[TÂCHES DEMANDÉES]
A) Pour chacune des affirmations suivantes, indiquez par oui ou par non si elle concorde avec le texte sur la filière laitière camerounaise, en citant mot pour mot le passage qui tranche. (i) La laiterie de la SOTRAMILK peut traiter 10 000 litres de lait par jour. (ii) La Heifer Project International est une ONG britannique. (iii) Le projet étudié dans le cadre du SDDP serait financé sur fonds PPTE.
B) Prolongez le texte sur la filière laitière camerounaise à la suite de sa dernière phrase.

[TEXTE À EXAMINER]
━━━━━━

L’expérience gouvernementale de production de lait frais s’étant cantonnée dans la région de Ngaoundéré, l’autre région favorable à la spéculation laitière, à savoir la zone montagneuse de l’Ouest, voyait l’éclosion de multiples producteurs individuels et collectifs. L’exemple le plus en vue étant la SOTRAMILK(Milk Transformation Company) de Bamenda. Avec sa laiterie d’une capacité de traitement de 10.000 l de lait/jour. Autres exemples : la Tadu Dairy Cooperation Society (TDCS) de Kumbo ; la Heifer Project International (HPI), une ONG américaine qui intervient principalement dans l’amélioration génétique du cheptel laitier. La TDCS et le HPI pratiquent l’insémination artificielle avec des fortunes diverses.

« L’effet positif de cet apport génétique sera vite dilué, car étant resté ponctuel et n’ayant pas été accompagné d’un programme de sélection basé sur des critères et d’un schéma génétique précis » estime Mme BOOTO A NGON, Responsable du SDDP (Smaller Dairy Development Project) ; le SDDP fait partie des services centraux du MINEPIA. Mme BOOTO soutient par ailleurs et à juste titre que, outre la défaillance de l’amélioration génétique, de nombreux obstacles entravent la filière laitière camerounaise dans tous ses segments : difficultés d’approvisionnement en vaches à potentiel laitier élevé, alimentation déficiente, problèmes de collecte et de transport du lait, problèmes de transformation et de commercialisation, producteurs peu formés faute d’un encadrement adéquat. Autant dire que le secteur laitier camerounais est aujourd’hui en panne et qu’il faut le remettre sur les rails.

Il faut donc surmonter tous les obstacles énumérés ci-dessus. Ce qui signifie qu’il ne faudrait plus recourir aux demi-mesures du passé qui ont entrainé la faillite du Projet Pilote et même le quasi-échec de SOTRAMILK et autres petites structures privées. Le projet actuellement à l’étude dans le cadre du SDDP et dont le financement se ferait sur fonds PPTE, risque d’aboutir aux mêmes résultats obtenus jusque là. La production de lait frais dans notre pays resterait marginale et pour longtemps encore !

━━━━━━

[DONNÉES ENREGISTRÉES]
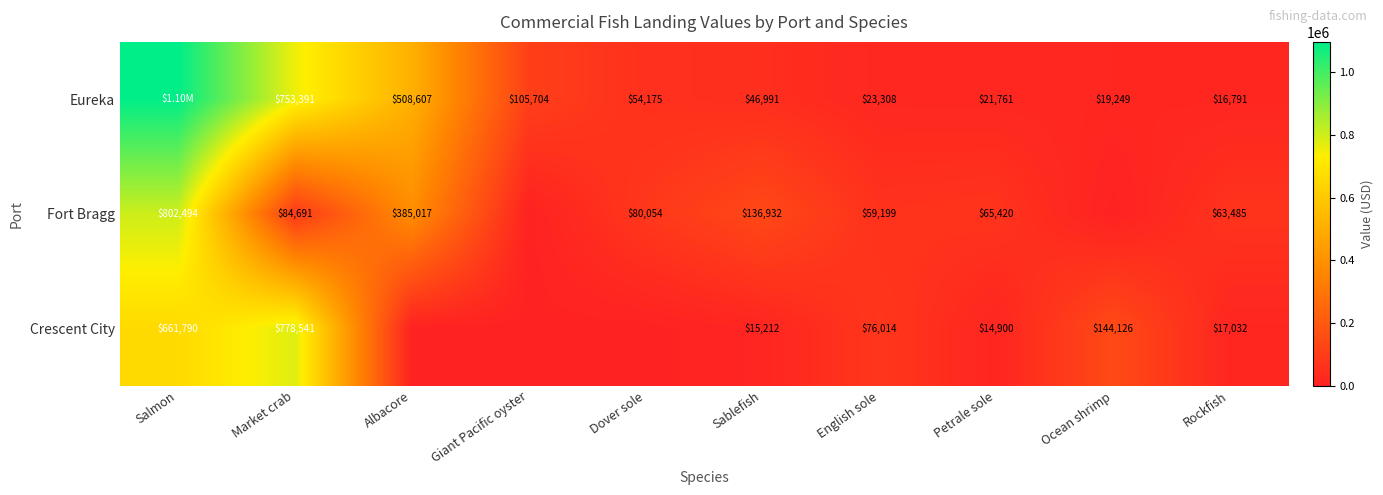

At English sole, list the series in order from smallest to largest.

Eureka, Fort Bragg, Crescent City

━━━━━━

[RÉPONSES NUMÉROTÉES]
A)
(i) Oui : « Avec sa laiterie d’une capacité de traitement de 10.000 l de lait/jour ».
(ii) Non : « une ONG américaine ».
(iii) Oui : « dont le financement se ferait sur fonds PPTE ».

B)
La stratégie envisagée par le nouveau projet, basée sur « la concentration, la responsabilisation, la participation des communautés villageoises, des producteurs, des services d’encadrement publics et des partenaires au développement » me semble cohérente. Mais, elle se heurtera probablement, comme le Projet Pilote, à un problème d’envergure. Car, face à de multiples petites structures privées de production et de transformation, qu’il faudrait d’ailleurs promouvoir, il ne semble pas prévu la création d’un organisme public national chargé d’assurer l’intégration et la cohésion de la filière. A la place, il serait plutôt prévu un vague cadre de concertation sous la forme d’une organisation interprofessionnelle… Le projet à l’étude ne serait pas à la hauteur de l’ambitieux programme nécessaire, pour que notre pays rattrape le gap en besoin de consommation laitière relevée plus haut.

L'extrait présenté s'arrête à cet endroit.